Required action: Give again, word for word, every line in the entries below from the line with "wtorek, 9 września 2025" up to and including the line with "XLIX REGIONALNE ŚWIĘTO", and no other line.

Given records:
————————

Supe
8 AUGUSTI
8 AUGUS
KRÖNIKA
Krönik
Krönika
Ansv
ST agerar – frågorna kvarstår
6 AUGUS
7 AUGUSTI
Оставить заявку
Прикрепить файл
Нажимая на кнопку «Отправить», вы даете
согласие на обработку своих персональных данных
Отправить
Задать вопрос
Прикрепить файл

————————

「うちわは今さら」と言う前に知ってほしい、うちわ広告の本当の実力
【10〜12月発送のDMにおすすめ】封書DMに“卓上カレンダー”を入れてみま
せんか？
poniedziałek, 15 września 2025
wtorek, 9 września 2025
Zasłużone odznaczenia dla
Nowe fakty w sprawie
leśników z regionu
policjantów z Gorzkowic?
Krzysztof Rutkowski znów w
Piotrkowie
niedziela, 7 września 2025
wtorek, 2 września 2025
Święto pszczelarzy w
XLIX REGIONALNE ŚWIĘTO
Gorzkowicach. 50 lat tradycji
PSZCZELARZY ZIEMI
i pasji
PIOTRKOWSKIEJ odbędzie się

————————

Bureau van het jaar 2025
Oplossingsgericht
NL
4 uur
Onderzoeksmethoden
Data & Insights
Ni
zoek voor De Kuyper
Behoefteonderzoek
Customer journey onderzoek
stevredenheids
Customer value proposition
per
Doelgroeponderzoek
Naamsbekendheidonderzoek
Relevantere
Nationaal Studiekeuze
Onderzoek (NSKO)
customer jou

————————

Your response:
wtorek, 9 września 2025
Zasłużone odznaczenia dla
Nowe fakty w sprawie
leśników z regionu
policjantów z Gorzkowic?
Krzysztof Rutkowski znów w
Piotrkowie
niedziela, 7 września 2025
wtorek, 2 września 2025
Święto pszczelarzy w
XLIX REGIONALNE ŚWIĘTO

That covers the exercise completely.